5.38.1. Aanbesteder benadrukt dat het voor hem van belang is dat de aangeboden producten aansluiten bij het systeem van aanbesteder en dus dat compatibiliteit met de installed base is vereist. Daarnaast geeft aanbesteder aan in basis geen behoefte aan andere producten dan gevraagd te hebben.
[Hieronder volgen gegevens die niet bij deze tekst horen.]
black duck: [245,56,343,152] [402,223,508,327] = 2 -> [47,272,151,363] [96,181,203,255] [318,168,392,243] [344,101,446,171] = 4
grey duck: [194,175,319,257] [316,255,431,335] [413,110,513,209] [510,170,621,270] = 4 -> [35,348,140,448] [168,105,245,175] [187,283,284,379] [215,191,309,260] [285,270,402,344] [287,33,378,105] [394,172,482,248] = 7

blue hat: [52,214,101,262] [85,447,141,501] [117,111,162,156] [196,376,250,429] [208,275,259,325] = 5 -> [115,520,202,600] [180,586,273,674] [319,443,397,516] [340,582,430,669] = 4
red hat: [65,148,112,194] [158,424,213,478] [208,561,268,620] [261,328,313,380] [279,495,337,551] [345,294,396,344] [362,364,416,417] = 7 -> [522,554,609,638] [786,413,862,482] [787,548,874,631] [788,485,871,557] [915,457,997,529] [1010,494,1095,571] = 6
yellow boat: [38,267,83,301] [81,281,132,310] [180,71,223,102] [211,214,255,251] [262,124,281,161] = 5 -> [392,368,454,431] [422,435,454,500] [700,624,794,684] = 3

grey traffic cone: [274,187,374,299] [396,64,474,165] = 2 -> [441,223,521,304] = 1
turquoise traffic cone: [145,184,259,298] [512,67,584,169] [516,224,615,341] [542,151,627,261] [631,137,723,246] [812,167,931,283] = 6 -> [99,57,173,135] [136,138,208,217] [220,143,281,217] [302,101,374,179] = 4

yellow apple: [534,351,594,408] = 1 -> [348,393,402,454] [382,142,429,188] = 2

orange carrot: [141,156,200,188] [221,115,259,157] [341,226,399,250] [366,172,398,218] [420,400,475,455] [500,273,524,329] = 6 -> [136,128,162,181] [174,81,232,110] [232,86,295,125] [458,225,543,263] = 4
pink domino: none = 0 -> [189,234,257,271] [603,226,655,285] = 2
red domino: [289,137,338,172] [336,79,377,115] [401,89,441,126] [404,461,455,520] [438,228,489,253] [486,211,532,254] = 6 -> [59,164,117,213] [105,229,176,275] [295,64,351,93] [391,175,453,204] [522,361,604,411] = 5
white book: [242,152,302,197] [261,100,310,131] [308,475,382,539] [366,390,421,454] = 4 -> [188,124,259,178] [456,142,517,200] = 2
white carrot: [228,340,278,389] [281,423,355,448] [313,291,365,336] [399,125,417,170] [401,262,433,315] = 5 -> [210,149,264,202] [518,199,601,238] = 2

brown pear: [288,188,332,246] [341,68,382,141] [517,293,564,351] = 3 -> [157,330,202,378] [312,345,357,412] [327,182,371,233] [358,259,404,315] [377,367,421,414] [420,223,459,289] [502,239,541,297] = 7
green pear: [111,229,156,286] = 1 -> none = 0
5.38.2. Aanbesteder verzuimt echter (nader) toe te lichten waarom voor hem problemen zouden ontstaan met gebruikmaking van één van de methoden voor het formuleren van technische specificaties zoals bedoeld in artikel 2.76 lid 1 Aw 2012. De mogelijkheid technische specificaties anders te formuleren dan de omstandigheden
genoemd in artikel 2.76 lid 1 Aw 2012, moet restrictief worden toegepast. Daardoor moet worden voorkomen dat de doelstelling van openstelling van overheidsopdrachten voor mededinging wordt ondermijnd.Het is de Commissie niet helder dat met de verwijzingen naar merken en typen zoals aanbesteder die heeft gehanteerd, geen enkel alternatief op basis van een andere technische oplossing denkbaar is en dat de verwijzing onvermijdelijk zou voortvloeien uit het voorwerp van
de opdracht. De omstandigheid dat ook aanbesteder zelf het uitgangspunt hanteert dat gelijkwaardige producten beschikbaar zijn en – naar eigen zeggen – als zodanig heeft geaccepteerd, doet vermoeden dat dit niet uitgesloten is. Het had naar het
16 oordeel van de Commissie meer op de weg van aanbesteder gelegen zijn stellingen dienaangaande nader te onderbouwen.
Aanbestedingsnieuws zou dus nog niet zo ver willen gaan als te zeggen dat hier wordt aangetoond dat er een ongelijk speelveld zou zijn. Dat geeft de aanbesteder namelijk al met zo veel woorden toe. Er wordt geconstateerd dat de aanbestedende dienst niet motiveert waarom dat ongelijk speelveld onvermijdelijk is zoals bedoeld in artikel 2.76 lid 1 Aw.
Niet motiveren is ook heel vervelend. Maar wordt er nu niet het onmogelijke gevraagd voor het technisch specificeren, dat moet toch niet zo uitpakken dat je als Aanbestedende dienst het gepatenteerde intellectuele eigendom van de ondernemer moet gaan raden om de afhankelijkheid van de hardware vast te stellen. Als aanbesteders dat konden, waarom zijn ze dan ambtenaar en werken ze niet in de tech industrie.
5.36.2. Aanbesteder lijkt te volstaan met de stelling dat compatibiliteit met de installed base is vereist en dat hij in de basis geen behoefte heeft aan andere producten dan gevraagd. Voor de uitzondering op grond van artikel 2.76 lid 4 Aw 2012 is dat evenwel geen begrijpelijke toelichting, omdat is vereist dat het voor aanbesteder niet mogelijk is om tot een nauwkeurige en begrijpelijke omschrijving van het
voorwerp van de opdracht te komen met toepassing van één van de methoden voor het formuleren van technische specificaties zoals bedoeld in artikel 2.76 lid 1 Aw 2012.